Tidak main-main, ancaman pidana bagi pelaku usaha yang melanggar larangan itu  berdasarkan Pasal 62 ayat (1) UU Perlindungan Konsumen adalah pidana penjara paling lama 5 tahun atau pidana denda paling banyak dua miliar rupiah. Selain ancaman pidana tersebut, terhadap pelaku usaha juga dapat dijatuhkan hukuman tambahan. Hukuman itu antara lain perampasan barang tertentu;pengumuman keputusan hakim;pembayaran ganti rugi; perintah penghentian kegiatan tertentu yang menyebabkan timbulnya kerugian konsumen; kewajiban penarikan barang dari peredaran; atau pencabutan izin usaha.

  1. Mencuri di rumah kosong.

Meningkatnya kebutuhan menjelang lebaran merupakan hal yang lumrah terjadi. Harga bahan pokok yang meninggi, permintaan keluarga dan sanak family terhadap momen lebaran, adalah sedikit dari banyaknya motif meningkatnya kebutuhan selama Ramadhan berlangsung.

Ketidakmampuan menghadirkan semua kebutuhan tersebut dengan cara-cara yang benar, menjadi salah satu faktor seringkali ditemukannya kasus pencurian selama Ramadhan berlangsung. Tentu masyarakat tidak lupa dengan beberapa kasus pencurian rumah kosong yang terjadi selama Ramadhan. Hal ini bisa terjadi di malam hari saat penghuni rumah tengah melaksanakan tarawih di Masjid atau ketika rumah ditinggal mudik menjelang lebaran tiba.

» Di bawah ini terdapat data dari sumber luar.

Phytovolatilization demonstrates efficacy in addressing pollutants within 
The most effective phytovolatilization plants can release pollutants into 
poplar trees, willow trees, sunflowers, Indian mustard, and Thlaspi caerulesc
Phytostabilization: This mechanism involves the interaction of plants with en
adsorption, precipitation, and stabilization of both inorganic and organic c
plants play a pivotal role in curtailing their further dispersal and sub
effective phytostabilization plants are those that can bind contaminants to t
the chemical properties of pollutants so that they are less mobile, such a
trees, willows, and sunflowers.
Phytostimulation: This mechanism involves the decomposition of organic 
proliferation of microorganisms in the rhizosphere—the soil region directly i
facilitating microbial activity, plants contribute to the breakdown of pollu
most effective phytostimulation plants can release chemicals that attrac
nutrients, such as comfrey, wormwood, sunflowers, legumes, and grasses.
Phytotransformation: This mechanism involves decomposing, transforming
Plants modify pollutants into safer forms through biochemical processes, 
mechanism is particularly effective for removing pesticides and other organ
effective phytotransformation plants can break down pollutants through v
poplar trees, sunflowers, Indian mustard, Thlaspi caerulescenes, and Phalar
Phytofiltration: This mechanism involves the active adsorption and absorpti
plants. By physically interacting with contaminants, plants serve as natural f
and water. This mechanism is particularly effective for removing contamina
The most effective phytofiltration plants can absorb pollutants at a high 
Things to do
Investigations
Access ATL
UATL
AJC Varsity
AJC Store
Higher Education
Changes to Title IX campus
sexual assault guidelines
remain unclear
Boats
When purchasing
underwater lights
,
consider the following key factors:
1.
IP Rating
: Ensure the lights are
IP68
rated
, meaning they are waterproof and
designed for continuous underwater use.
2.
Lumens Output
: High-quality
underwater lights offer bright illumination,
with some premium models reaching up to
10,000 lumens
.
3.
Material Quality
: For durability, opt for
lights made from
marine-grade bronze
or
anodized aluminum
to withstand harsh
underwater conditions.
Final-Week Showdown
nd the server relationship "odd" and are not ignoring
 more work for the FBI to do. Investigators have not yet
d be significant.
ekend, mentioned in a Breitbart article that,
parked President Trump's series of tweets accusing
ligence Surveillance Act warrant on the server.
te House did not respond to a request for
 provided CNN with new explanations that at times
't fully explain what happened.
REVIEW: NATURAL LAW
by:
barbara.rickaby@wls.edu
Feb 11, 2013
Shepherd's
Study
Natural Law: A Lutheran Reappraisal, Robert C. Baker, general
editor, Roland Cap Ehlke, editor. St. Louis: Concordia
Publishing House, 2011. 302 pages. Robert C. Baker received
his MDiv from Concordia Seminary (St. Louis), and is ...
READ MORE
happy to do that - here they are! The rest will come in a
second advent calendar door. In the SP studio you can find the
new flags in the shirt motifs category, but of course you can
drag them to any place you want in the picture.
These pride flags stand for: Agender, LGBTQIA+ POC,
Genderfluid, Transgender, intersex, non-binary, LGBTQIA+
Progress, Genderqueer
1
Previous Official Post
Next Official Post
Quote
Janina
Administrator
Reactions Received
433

Saat ini, terdapat empat ketentuan yang mengatur mengenai pencurian dalam KUHP. Keempat pasal itu adalah Pasal 362 tentang pencurian biasa, Pasal 363 tentang pencurian dengan pemberatan, Pasal 364 tentang pencurian ringan, dan Pasal 365 tentang pencurian dengan kekerasan.

Dosen hukum pidana Sekolah Tinggi Hukum Indonesia (STHI) Jentera Anugerah Rizki Akbari kepada hukumonline mengatakan ancaman terhadap tindak pidana pencurian terbilang berat. Meskipun dendanya masih ringan yakni hanya Rp900, namun ancaman hukuman mencapai lima tahun mendekam di balik jeruji. Karena itu, saat di tingkat penyidikan, pelaku dapat dilakukan penahanan.

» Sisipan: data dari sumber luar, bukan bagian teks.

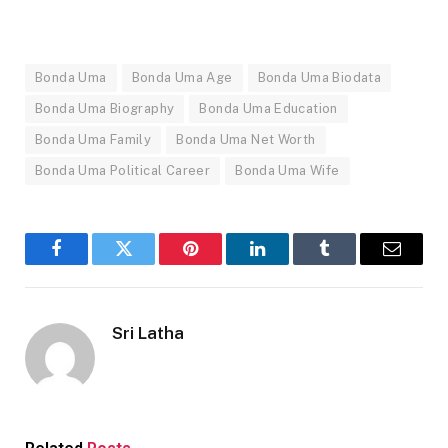
Bonda Uma
Bonda Uma Age
Bonda Uma Biodata
Bonda Uma Biography
Bonda Uma Education
Bonda Uma Family
Bonda Uma Net Worth
Bonda Uma Political Career
Bonda Uma Wife
Facebook
Twitter
Pinterest
LinkedIn
Tumblr
Email
Sri Latha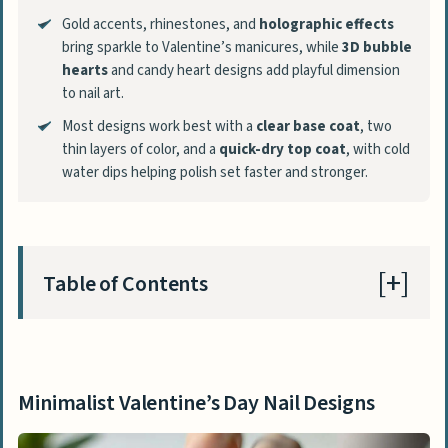
Gold accents, rhinestones, and
holographic effects
bring sparkle to Valentine’s manicures, while
3D bubble
hearts
and candy heart designs add playful dimension
to nail art.
Most designs work best with a
clear base coat
, two
thin layers of color, and a
quick-dry top coat
, with cold
water dips helping polish set faster and stronger.
Table of Contents
Minimalist Valentine’s Day Nail Designs
Minimal Geometric Shapes
Minimalist Valentine’s Day Nail Designs
Tiny Hearts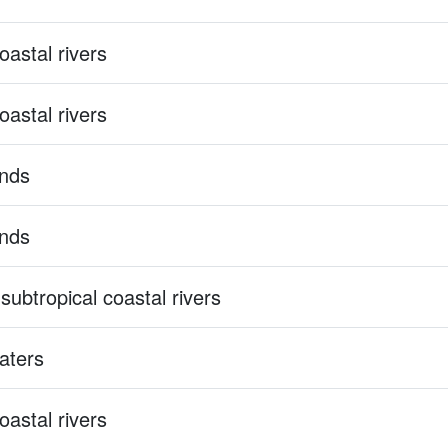
astal rivers
astal rivers
ands
ands
subtropical coastal rivers
aters
astal rivers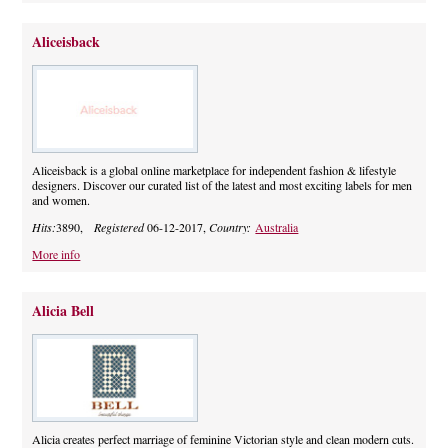
Aliceisback
Aliceisback is a global online marketplace for independent fashion & lifestyle
designers. Discover our curated list of the latest and most exciting labels for men
and women.
Hits:
3890,
Registered
06-12-2017,
Country:
Australia
More info
Alicia Bell
Alicia creates perfect marriage of feminine Victorian style and clean modern cuts.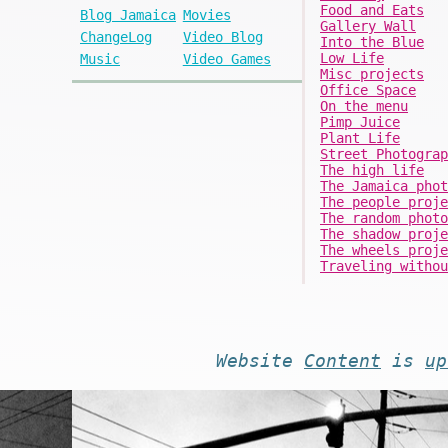
Food and Eats
Blog Jamaica
Movies
Gallery Wall
ChangeLog
Video Blog
Into the Blue
Low Life
Music
Video Games
Misc projects
Office Space
On the menu
Pimp Juice
Plant Life
Street Photograp
The high life
The Jamaica phot
The people proje
The random photo
The shadow proje
The wheels proje
Traveling withou
Website
Content
is
up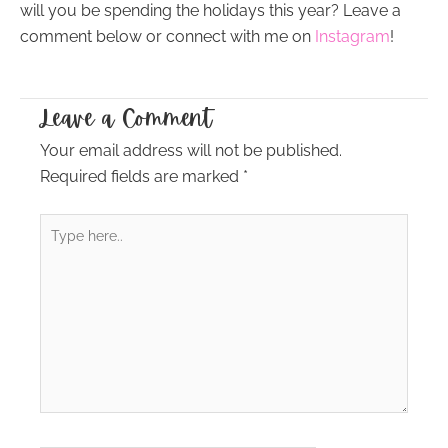
will you be spending the holidays this year? Leave a
comment below or connect with me on
Instagram
!
Leave a Comment
Your email address will not be published.
Required fields are marked
*
Type
here..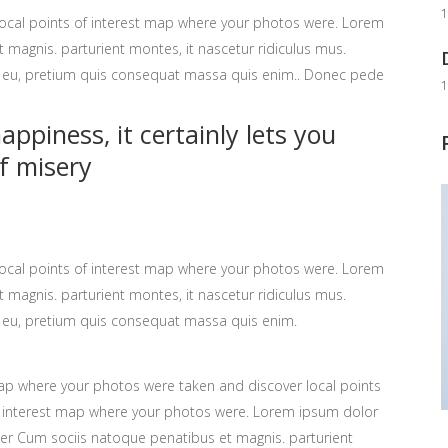
1
ocal points of interest map where your photos were. Lorem
 magnis. parturient montes, it nascetur ridiculus mus.
ue eu, pretium quis consequat massa quis enim.. Donec pede
1
ppiness, it certainly lets you
f misery
ocal points of interest map where your photos were. Lorem
 magnis. parturient montes, it nascetur ridiculus mus.
ue eu, pretium quis consequat massa quis enim.
p where your photos were taken and discover local points
 interest map where your photos were. Lorem ipsum dolor
ter Cum sociis natoque penatibus et magnis. parturient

Baca Juga : Fenomena Pencurian Rumah Kosong Saat Mudik, Begini Ancaman Hukumannya

Pasal 362 KUHP yang menyebutkan, “Barang siapa mengambil suatu benda yang seluruhnya atau sebagian milik orang lain, dengan maksud untuk dimiliki secara melawan hukum, diancam karena pencurian, dengan pidana penjara paling lama 5 tahun atau denda paling banyak sembilan ratus rupiah".

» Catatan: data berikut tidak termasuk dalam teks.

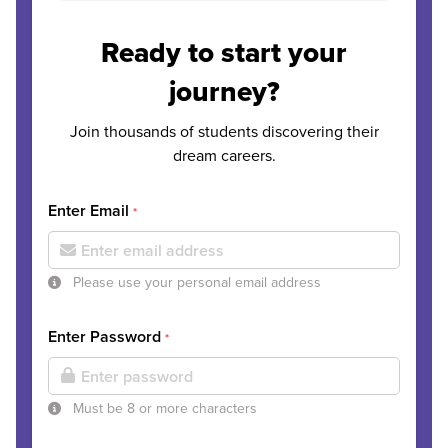
Ready to start your
journey?
Join thousands of students discovering their
dream careers.
Enter Email
*
Please use your personal email address
Enter Password
*
Must be 8 or more characters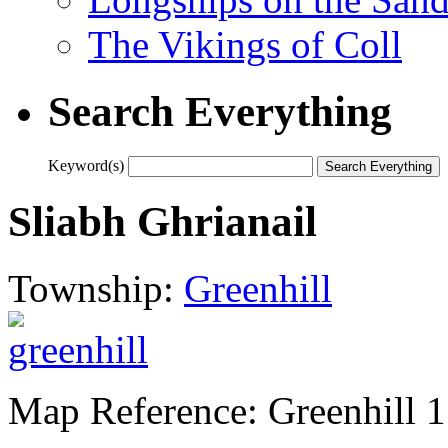
The Vikings of Coll
Search Everything
Keyword(s)
Sliabh Ghrianail
Township:
Greenhill
Map Reference: Greenhill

Pasal  362 KUHP tersebut kerap digunakan penyidik kepolisian terhadap pelaku pencurian. Sedangkan Pasal 363 dapat dikenakan terhadap pelaku bila dipandang terjadi pemberatan. Misalnya, Pasal 363 ayat (1) yakni pencurian dilakukan pada malam hari. Kemudian pencurian dilakukan oleh dua orang, dan pencurian dengan menjebol anak kunci, misalnya.

Penerapan pasal yang digunakan dalam menjerat orang yang diduga melakukan tindak pidana pencurian tidak menjadi subjektivitas penyidik. Namun lebih pada perbuatan tindak pidana dilakukannya seperti apa dan bagaimana. “Misalnya pencuri handphone dan mencuri di rumah itu beda,” ujarnya.